Higher rates require higher payments for the same payoff timeline. For a $25,000 LOC paid off over 3 years: at 5% you pay $749/month ($1,959 total interest), at 7.2% you pay $774/month ($2,876 total interest), and at 10% you pay $807/month ($4,040 total interest). A 5% difference in rate adds $2,081 to your total interest cost over 3 years.
Should I convert my line of credit to a personal loan?
Converting makes sense if you struggle to make consistent principal payments. A personal loan forces structured repayment with a fixed end date. However, you lose the flexibility to re-borrow. If your LOC rate is lower than available personal loan rates, keep the LOC but commit to a payment plan using this calculator. If the personal loan rate is competitive, the forced discipline may be worth it.
What happens if I miss a line of credit payment?
Missing a payment triggers late fees (typically $25 to $50), and the missed interest gets added to your principal balance. This means you start paying interest on interest. Repeated missed payments can result in your lender freezing your LOC (preventing further draws), demanding full repayment, and reporting the delinquency to credit bureaus, which damages your credit score.
Does paying off my LOC faster improve my credit score?
Paying down your LOC balance improves your credit utilization ratio, which is a major factor in your credit score.

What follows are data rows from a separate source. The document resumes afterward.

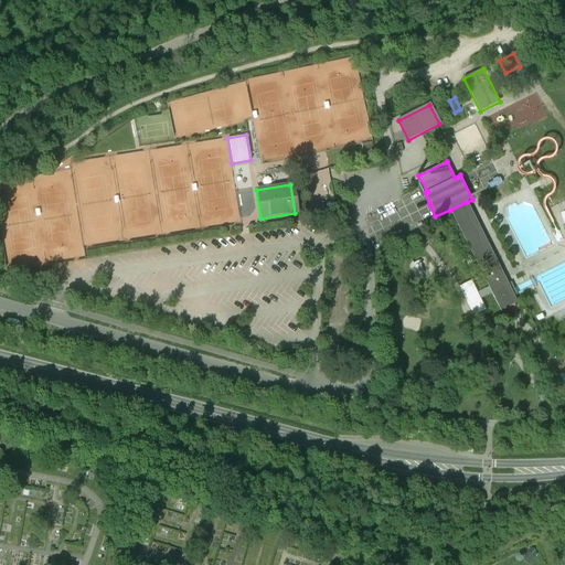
[(322,202),(310,204),(312,216),(324,214),(322,202)]
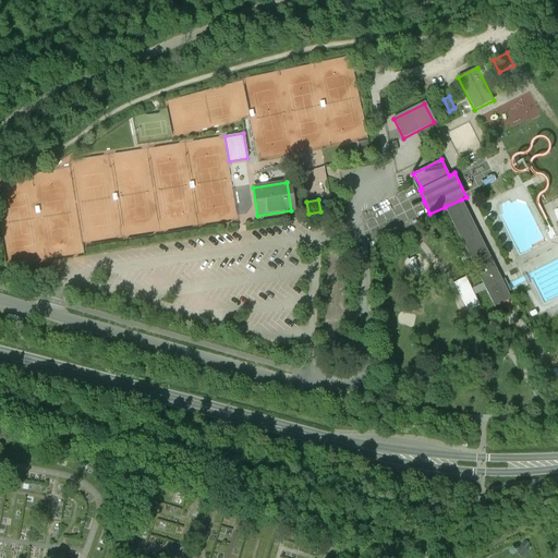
[(485,290),(495,307),(498,305),(511,299),(508,292),(511,291),(506,279),(502,280),(461,199),(445,207),(483,283),(485,290)]
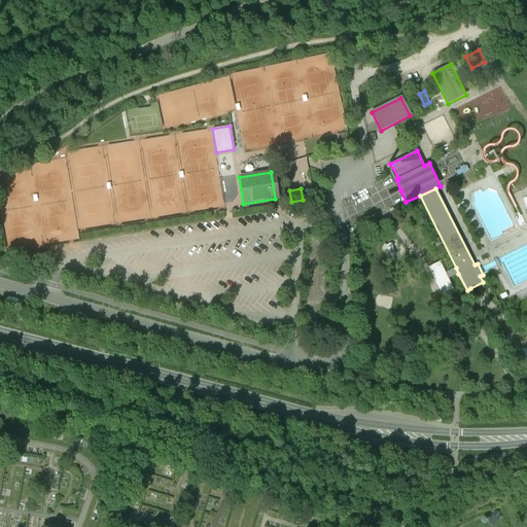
[(428,268),(442,294),(453,289),(448,278),(458,274),(456,268),(446,273),(441,261),(428,268)]
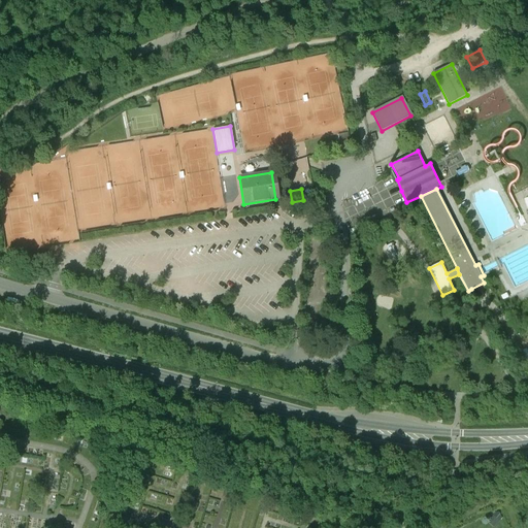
[(144,495),(175,501),(178,483),(149,476),(144,495)]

Lower utilization (the percentage of your available credit that you are using) signals responsible borrowing. Going from 80% utilization to 30% can improve your score by 50 to 100 points. The payoff itself also shows lenders you can manage revolving debt responsibly.
How do biweekly payments affect my LOC payoff?
Making payments every two weeks instead of monthly results in 26 half-payments per year (equivalent to 13 monthly payments instead of 12). This extra payment per year accelerates your payoff. On a $25,000 LOC at 7.2%, biweekly payments of $387 (half of $774 monthly) pay it off about 2 months earlier and save roughly $200 in interest compared to monthly payments.